Task goal
Resume the passage below on Willy Liebermann von Wahlendorf and his family, writing on from its final sentence.

Document passage
============================================================
One of the most extraordinary Anglophiliac documents about life in Wilhelminian Germany was written by a German Jew named Willy Ritter Liebermann von Wahlendorf. He was only a few years younger than Richard Schlesinger and Hermann Regensburg and wrote his memoirs in London, in 1936. He couldn’t resist calling it
Mein Kampf
, a title his posthumous publishers wisely dropped.
*

Liebermann came from a much grander family than the Schlesingers or the Regensburgs. His father was a retired industrialist with an aristocratic title, a famous art collection, and connections with the kaiser himself. Max Liebermann, the painter, was a cousin, as was Walther Rathenau, the industrialist, who kept the German economy going during the First World War. Rathenau’s patriotism was repaid after the war with the slogan “Shoot down Walther Rathenau, the Goddamned Jewish swine!” A gang of right-wing zealots proceeded to do just that in 1922, by lobbing a hand grenade into his open limousine and shooting off an automatic gun as he passed down the Königsallee near his house in Berlin.
============================================================
Provided information
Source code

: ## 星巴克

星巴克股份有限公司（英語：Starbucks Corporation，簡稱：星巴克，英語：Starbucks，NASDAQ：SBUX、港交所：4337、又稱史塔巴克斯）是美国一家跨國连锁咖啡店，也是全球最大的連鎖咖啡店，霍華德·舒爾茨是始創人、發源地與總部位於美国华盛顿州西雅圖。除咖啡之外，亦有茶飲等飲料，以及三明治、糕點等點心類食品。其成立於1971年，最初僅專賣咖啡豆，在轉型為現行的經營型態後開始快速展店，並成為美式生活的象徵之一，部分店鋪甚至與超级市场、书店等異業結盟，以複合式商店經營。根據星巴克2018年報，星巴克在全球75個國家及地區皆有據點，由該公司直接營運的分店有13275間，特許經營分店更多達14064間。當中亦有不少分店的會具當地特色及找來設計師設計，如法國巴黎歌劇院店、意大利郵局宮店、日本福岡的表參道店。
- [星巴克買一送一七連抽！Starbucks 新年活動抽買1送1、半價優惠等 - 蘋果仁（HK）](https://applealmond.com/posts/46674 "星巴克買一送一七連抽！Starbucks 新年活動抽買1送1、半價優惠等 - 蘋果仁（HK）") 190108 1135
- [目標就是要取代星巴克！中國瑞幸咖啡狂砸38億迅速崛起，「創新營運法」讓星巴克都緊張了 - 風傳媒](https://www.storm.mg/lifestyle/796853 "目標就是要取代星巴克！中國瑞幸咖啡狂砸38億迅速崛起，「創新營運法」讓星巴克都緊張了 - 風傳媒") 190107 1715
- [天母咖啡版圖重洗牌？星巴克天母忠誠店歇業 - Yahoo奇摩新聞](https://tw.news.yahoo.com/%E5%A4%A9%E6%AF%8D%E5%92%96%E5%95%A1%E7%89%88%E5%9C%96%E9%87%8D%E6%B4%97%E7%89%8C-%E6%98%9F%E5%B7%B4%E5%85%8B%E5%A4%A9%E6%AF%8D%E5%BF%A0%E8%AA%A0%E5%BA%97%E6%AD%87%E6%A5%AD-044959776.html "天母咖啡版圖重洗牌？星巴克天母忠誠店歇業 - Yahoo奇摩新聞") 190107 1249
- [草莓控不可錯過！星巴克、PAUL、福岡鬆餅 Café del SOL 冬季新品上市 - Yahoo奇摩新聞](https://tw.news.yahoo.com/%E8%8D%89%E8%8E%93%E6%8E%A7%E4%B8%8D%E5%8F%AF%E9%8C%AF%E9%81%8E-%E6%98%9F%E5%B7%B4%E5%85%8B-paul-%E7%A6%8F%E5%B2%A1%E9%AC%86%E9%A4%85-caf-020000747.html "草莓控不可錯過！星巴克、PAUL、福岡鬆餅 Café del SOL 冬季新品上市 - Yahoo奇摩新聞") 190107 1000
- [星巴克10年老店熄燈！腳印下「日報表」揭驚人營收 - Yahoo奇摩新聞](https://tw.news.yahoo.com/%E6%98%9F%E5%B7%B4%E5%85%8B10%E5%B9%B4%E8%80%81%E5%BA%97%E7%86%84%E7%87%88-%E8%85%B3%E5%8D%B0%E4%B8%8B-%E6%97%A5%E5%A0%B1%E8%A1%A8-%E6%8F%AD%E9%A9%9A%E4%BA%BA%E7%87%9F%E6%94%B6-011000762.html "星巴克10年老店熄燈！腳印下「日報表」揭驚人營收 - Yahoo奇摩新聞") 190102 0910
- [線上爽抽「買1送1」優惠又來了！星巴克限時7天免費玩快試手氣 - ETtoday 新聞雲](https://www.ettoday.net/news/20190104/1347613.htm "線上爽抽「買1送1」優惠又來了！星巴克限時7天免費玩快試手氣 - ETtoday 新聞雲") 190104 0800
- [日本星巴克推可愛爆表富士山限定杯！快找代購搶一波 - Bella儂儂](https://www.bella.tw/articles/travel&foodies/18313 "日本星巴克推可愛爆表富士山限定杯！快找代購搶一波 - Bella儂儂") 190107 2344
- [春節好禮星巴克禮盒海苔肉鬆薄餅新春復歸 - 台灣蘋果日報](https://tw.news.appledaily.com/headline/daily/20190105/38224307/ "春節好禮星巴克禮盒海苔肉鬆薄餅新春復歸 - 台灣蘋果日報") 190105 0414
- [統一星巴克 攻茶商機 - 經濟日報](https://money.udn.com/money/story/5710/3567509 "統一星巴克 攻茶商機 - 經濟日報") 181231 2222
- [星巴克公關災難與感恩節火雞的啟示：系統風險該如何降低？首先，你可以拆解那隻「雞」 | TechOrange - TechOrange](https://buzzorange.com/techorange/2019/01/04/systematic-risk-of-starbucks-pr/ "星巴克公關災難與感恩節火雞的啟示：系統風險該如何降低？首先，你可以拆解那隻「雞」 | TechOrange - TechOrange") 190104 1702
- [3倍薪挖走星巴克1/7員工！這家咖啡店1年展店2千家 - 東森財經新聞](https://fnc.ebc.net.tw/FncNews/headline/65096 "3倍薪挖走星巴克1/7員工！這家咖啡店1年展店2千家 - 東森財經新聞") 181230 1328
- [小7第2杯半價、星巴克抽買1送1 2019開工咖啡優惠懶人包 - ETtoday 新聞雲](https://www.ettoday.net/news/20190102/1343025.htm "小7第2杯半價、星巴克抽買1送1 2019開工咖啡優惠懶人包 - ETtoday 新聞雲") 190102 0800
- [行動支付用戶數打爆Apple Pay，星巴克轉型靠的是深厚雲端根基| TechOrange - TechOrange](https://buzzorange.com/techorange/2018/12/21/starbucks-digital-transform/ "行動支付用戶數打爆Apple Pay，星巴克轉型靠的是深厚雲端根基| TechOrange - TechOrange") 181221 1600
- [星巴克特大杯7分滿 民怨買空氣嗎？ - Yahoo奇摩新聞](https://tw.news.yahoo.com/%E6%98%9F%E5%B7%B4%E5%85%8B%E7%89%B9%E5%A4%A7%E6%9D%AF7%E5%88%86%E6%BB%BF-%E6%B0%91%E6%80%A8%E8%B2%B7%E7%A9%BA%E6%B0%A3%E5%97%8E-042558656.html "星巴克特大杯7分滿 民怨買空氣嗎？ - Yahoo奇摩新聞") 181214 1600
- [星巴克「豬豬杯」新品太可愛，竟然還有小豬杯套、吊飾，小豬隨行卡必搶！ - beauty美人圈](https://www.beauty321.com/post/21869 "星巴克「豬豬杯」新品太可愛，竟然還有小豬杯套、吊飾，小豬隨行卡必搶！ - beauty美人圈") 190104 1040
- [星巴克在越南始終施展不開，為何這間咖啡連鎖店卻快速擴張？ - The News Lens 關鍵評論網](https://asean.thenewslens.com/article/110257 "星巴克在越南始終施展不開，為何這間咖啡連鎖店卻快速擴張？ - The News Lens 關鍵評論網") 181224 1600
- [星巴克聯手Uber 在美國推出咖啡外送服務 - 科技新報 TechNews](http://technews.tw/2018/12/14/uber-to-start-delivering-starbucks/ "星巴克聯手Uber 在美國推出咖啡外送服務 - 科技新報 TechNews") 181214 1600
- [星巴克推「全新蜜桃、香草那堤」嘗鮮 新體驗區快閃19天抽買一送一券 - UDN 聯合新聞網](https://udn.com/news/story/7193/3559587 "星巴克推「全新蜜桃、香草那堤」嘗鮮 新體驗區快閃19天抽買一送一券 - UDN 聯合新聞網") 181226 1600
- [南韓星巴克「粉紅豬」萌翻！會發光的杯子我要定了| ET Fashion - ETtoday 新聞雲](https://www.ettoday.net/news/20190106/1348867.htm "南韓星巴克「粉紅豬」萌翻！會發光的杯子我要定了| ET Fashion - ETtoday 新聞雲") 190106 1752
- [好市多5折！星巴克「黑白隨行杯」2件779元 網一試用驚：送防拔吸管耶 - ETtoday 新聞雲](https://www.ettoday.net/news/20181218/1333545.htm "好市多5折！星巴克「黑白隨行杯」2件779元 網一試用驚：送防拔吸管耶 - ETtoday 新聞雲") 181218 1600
============================================================
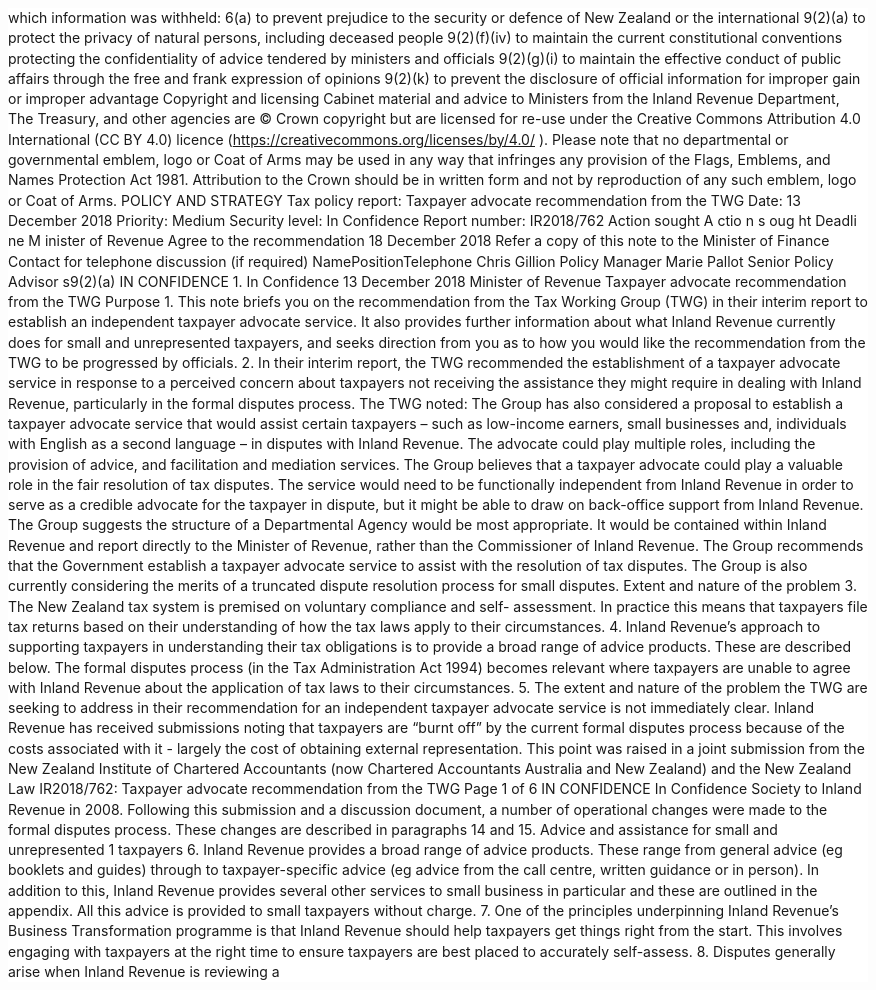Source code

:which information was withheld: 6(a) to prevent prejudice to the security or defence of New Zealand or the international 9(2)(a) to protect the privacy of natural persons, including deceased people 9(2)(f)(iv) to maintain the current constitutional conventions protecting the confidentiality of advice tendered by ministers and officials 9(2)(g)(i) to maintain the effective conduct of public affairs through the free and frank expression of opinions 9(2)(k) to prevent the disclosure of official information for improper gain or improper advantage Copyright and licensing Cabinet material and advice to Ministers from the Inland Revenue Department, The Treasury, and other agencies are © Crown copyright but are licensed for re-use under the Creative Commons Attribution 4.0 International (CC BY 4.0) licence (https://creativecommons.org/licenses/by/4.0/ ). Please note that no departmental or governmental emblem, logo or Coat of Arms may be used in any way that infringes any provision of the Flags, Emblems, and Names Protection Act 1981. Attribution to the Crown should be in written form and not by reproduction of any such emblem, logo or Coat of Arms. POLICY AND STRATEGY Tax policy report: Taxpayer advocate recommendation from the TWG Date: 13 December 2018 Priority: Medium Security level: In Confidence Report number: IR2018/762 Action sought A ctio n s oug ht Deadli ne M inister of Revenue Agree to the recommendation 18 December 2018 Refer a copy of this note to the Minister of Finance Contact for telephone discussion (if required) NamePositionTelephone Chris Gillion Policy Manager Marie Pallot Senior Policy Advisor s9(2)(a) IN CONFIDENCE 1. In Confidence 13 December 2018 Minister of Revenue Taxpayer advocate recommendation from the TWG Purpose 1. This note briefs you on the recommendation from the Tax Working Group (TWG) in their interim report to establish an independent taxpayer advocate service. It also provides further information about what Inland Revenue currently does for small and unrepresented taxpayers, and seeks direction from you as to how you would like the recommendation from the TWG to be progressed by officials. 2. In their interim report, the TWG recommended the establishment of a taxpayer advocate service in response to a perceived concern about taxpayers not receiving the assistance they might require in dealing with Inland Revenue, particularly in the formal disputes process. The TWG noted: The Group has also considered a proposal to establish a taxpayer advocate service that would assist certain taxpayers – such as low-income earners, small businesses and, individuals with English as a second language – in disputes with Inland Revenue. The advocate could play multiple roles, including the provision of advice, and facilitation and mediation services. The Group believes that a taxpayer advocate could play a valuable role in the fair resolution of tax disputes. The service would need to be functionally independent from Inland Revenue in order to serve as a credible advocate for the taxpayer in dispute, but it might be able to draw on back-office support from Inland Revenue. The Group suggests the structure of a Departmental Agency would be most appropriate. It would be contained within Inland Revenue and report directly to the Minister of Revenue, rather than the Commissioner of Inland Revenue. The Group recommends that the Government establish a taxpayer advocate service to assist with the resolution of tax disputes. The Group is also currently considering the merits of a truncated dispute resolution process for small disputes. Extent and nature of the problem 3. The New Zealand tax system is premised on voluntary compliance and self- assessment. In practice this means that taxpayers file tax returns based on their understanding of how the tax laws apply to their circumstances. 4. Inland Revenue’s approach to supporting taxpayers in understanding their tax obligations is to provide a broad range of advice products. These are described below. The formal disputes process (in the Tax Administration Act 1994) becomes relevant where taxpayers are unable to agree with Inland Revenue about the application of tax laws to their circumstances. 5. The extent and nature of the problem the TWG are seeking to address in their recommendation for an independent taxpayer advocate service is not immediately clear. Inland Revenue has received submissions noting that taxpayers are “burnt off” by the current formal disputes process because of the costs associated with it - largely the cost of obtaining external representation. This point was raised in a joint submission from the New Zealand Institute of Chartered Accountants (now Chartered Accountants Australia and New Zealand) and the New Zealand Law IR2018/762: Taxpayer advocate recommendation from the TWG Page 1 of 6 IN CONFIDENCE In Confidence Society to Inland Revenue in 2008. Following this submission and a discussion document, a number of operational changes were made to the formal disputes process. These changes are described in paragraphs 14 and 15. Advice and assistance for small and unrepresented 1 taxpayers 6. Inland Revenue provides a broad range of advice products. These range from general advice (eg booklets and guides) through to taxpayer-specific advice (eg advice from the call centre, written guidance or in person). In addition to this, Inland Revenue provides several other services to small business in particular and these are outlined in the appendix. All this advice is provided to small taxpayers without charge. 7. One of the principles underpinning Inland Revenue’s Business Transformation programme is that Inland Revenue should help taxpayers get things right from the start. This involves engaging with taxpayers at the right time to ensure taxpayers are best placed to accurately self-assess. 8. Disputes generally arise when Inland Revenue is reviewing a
============================================================
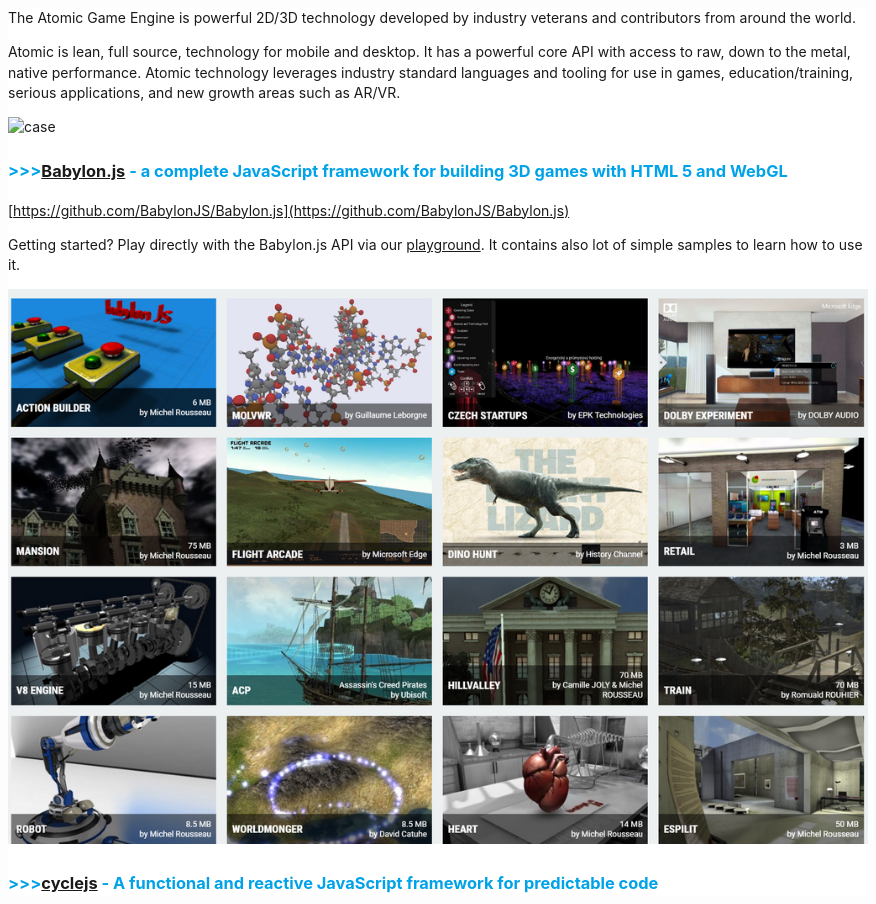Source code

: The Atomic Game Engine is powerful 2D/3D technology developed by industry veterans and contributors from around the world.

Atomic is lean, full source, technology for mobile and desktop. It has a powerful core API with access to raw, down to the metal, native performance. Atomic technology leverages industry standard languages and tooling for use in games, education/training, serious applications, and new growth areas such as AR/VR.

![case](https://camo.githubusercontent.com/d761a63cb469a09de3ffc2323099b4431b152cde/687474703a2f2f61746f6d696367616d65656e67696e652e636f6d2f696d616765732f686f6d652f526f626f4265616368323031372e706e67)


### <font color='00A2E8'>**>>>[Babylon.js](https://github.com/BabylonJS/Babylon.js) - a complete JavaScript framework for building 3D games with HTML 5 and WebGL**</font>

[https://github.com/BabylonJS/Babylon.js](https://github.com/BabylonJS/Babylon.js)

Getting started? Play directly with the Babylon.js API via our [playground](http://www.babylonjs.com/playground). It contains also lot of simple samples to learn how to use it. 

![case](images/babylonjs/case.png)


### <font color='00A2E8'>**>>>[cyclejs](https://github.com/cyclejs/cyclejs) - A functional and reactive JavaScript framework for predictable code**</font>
============================================================
Output of the exercise
Willy Liebermann was a typical upper-class Berlin buck: scarred in student duels, dressed in elegant English suits, endowed with an unlimited supply of cash, and able to indulge his taste for horses and fine women, he cut a dash in high society—that is to say, mostly Jewish high society. Even at the highest level, borderlines were still observed. That even the Jewish grandees of Berlin, with their dueling scars, their wealth, and their patriotism, were keeping, or rather, were kept much to themselves, is rather astonishing. But perhaps this says more about Berlin at the time than about Germany. Gentile high society consisted mostly of Prussian Junkers, some of whom married Jewish girls for the money, but who otherwise would have had little in common with the more cultured Jews.